• [摘录]
用TensorFlow 2.x实现的诗歌生成：编码器-解码器架构的探索

开发环境

作者：嘟粥yyds
时间：2023年7月12日
集成开发工具：Google Colab
集成开发环境：Python 3.10.6
第三方库：tensorflow-gpu、matplotlib、numpy、time、os

概要

使用RNN生成文本，本文要点如下：

讲解如何使用RNN生成文本
为文本生成创建训练示例和目标
使用keras子类化构建用于序列生成的RNN模型
创建文本生成器并评估输出
本文使用Andrej Karpathy的Shakespeare作品数据集The Unreasonable Effectiveness of Recurrent Neural Networks。给定来自该数据的字符序列(“Shakespear”)，训练模型以预测序列中的下一个字符(“e”)。通过重复调用模型可以生成更长的文本序列。

实现步骤

1. 导入TensorFlow和其他库

# 导入所需库
import os
import time
import matplotlib.pyplot as plt
import numpy as np
import tensorflow as tf

2. 下载Shakespeare数据集

path_to_file = tf.keras.utils.get_file(
    "shakespeare.txt",
    "https://storage.googleapis.com/download.tensorflow.org/data/shakespeare.txt",
)

3. 读取数据

首先，我们将下载文件，然后解码。

# 读取文件的内容并计算文本长度
text = open(path_to_file, "rb").read().decode(encoding="utf-8")
print(f"文本长度: {
      
      len(text)} 字符")  # 打印文本中字符的个数
"""输出如下:
文本长度: 1115394 字符
"""

再让我们看看文本中的前999个字符

print(text[:999])

"""输出如下:
First Citizen:
Before we proceed any further, hear me speak.

All:
Speak, speak.

First Citizen:
You are all resolved rather to die than to famish?

All:
Resolved. resolved.

First Citizen:
First, you know Caius Marcius is chief enemy to the people.

All:
We know't, we know't.

First Citizen:
Let us kill him, and we'll have corn at our own price.
Is't a verdict?

All:
No more talking on't; let it be done: away, away!

Second Citizen:
One word, good citizens.

First Citizen:
We are accounted poor citizens, the patricians good.

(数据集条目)
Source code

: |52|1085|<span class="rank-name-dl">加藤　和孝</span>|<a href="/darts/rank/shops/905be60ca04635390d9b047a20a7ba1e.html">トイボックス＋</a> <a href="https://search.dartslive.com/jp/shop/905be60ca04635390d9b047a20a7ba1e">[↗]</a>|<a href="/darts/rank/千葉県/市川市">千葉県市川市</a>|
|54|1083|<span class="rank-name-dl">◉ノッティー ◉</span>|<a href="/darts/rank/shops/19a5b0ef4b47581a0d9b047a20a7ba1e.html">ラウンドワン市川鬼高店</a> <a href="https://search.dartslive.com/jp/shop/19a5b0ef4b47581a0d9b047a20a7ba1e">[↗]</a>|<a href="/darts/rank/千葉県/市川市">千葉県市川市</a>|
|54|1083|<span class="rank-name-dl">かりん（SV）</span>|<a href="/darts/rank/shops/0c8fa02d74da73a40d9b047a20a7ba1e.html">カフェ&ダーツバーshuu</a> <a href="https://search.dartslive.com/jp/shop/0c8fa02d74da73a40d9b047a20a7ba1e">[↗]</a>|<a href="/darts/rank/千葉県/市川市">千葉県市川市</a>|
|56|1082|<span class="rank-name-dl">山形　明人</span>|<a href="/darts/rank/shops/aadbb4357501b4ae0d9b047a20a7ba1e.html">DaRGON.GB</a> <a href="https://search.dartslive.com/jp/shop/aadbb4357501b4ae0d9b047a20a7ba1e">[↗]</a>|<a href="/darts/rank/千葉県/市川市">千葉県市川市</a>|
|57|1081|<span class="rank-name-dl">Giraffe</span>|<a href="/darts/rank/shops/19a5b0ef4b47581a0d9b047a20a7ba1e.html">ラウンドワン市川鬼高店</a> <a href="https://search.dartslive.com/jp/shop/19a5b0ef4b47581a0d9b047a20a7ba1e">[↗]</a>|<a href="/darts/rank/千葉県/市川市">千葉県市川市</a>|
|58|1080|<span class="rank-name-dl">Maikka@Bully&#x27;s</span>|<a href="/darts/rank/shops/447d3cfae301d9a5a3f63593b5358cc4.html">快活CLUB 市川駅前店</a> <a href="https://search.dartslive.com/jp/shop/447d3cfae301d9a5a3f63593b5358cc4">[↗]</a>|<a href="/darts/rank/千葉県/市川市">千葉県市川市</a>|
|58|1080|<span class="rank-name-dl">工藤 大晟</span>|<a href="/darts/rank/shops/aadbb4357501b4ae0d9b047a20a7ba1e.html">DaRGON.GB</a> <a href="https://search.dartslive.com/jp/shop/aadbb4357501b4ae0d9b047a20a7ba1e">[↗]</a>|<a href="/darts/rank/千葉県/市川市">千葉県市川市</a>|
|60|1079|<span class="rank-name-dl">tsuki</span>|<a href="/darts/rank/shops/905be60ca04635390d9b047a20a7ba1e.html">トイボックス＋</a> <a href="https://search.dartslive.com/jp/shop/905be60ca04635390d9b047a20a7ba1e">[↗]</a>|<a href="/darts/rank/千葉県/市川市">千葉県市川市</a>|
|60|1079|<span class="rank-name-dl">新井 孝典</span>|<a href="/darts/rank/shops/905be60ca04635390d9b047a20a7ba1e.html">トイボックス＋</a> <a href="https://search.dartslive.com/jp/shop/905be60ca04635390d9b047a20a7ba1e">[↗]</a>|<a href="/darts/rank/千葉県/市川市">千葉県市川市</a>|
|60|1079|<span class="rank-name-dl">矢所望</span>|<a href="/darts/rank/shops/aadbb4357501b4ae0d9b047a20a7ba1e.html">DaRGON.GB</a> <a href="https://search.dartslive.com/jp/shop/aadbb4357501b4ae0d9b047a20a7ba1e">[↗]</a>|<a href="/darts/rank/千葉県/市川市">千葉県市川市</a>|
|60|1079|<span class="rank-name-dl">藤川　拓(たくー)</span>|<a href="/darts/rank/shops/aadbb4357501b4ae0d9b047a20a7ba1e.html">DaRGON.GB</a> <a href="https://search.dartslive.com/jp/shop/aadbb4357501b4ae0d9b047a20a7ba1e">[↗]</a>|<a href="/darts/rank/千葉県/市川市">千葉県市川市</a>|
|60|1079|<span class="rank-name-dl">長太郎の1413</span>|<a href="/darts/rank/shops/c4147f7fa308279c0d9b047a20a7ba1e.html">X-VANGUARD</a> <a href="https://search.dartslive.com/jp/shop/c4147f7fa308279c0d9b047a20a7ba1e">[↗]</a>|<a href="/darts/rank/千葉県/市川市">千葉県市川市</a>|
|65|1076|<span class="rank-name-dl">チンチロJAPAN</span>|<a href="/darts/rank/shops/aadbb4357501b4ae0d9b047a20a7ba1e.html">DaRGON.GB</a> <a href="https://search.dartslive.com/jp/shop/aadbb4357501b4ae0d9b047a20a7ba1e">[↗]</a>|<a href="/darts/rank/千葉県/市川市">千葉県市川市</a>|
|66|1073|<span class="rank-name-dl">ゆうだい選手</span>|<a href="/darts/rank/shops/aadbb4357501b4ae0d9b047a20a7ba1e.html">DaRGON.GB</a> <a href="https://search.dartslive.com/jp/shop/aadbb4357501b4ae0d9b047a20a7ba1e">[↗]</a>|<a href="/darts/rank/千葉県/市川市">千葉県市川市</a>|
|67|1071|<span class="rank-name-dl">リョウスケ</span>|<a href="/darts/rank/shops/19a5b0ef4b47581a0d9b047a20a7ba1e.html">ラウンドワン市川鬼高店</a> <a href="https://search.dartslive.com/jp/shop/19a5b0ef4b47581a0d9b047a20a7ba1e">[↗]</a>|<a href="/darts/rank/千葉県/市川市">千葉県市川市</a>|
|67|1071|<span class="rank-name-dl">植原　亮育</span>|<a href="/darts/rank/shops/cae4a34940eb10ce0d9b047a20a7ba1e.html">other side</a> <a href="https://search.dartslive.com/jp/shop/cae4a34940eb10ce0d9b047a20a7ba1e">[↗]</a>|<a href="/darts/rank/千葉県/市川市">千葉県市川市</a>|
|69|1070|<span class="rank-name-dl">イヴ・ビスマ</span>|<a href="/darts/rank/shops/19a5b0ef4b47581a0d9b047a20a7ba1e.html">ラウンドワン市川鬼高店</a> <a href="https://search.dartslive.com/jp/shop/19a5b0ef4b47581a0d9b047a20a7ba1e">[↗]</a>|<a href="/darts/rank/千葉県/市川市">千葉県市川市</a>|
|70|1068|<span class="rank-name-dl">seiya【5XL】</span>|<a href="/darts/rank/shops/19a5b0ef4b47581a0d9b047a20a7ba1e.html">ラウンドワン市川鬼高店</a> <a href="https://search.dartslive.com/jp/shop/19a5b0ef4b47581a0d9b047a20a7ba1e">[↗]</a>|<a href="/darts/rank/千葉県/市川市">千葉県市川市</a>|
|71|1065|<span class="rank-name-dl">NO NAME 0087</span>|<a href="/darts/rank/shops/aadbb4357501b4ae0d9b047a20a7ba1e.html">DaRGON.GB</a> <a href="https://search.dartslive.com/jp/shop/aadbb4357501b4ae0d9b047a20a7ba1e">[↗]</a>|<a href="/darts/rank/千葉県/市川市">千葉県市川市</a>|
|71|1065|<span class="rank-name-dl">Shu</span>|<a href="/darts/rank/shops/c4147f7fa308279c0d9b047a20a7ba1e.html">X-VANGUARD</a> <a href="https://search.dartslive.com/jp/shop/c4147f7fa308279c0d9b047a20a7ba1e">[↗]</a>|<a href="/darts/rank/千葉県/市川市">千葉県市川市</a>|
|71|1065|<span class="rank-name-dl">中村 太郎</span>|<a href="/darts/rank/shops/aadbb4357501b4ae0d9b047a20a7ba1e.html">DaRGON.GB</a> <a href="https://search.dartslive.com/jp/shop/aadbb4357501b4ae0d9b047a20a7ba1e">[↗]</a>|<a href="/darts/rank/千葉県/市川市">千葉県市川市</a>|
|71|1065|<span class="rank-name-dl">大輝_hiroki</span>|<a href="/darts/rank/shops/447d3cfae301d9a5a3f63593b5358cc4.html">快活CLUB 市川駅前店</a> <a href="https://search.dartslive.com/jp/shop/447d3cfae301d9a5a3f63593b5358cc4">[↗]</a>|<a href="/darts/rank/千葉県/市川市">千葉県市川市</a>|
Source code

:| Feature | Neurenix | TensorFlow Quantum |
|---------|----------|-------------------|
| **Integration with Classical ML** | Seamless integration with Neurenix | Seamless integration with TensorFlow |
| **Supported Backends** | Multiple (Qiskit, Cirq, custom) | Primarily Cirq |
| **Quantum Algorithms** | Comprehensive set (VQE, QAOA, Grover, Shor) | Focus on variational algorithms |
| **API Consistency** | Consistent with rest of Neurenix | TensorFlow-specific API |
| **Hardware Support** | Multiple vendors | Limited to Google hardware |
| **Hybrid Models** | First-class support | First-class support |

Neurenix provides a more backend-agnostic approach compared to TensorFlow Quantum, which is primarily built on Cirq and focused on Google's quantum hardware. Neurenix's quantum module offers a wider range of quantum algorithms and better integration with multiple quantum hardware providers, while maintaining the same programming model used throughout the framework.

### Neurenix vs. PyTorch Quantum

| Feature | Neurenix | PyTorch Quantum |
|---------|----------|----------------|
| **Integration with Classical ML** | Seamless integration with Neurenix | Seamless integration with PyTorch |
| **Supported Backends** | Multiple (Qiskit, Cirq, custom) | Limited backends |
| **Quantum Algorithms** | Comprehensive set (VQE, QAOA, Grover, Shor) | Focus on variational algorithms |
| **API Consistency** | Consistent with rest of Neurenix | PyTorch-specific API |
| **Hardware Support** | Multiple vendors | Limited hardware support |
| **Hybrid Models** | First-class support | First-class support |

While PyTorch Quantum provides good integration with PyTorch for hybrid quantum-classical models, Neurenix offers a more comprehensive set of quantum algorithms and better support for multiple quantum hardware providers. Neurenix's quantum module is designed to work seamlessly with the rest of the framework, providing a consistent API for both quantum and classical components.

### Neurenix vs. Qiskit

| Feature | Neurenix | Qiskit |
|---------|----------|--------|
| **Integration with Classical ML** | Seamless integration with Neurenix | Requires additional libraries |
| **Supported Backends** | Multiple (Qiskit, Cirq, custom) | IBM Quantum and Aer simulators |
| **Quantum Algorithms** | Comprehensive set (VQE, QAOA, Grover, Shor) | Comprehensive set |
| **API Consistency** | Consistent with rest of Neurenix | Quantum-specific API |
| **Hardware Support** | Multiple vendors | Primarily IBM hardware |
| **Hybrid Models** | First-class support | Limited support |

• [任务说明 1]
根据摘录判断下列说法是否正确，每项回答“是”或“否”，并一字不差地引用摘录中起决定作用的原话：(a) 作者使用的集成开发工具是Google Colab；(b) 训练模型的目的是预测序列中的下一个单词；(c) 读取的文本长度为1115394个字符。
• [任务说明 2]
摘录中列出的集成开发环境是哪个版本的Python？
• [任务说明 3]
逐字抄写摘录中从“print(text[:999])”到“than to famish?”的部分。

• [结果 1]
(a) 是。“集成开发工具：Google Colab”
(b) 否。“训练模型以预测序列中的下一个字符”
(c) 是。“文本长度: 1115394 字符”

• [结果 2]
Python 3.10.6

• [结果 3]
print(text[:999])

"""输出如下:
First Citizen:
Before we proceed any further, hear me speak.

All:
Speak, speak.

First Citizen:
You are all resolved rather to die than to famish?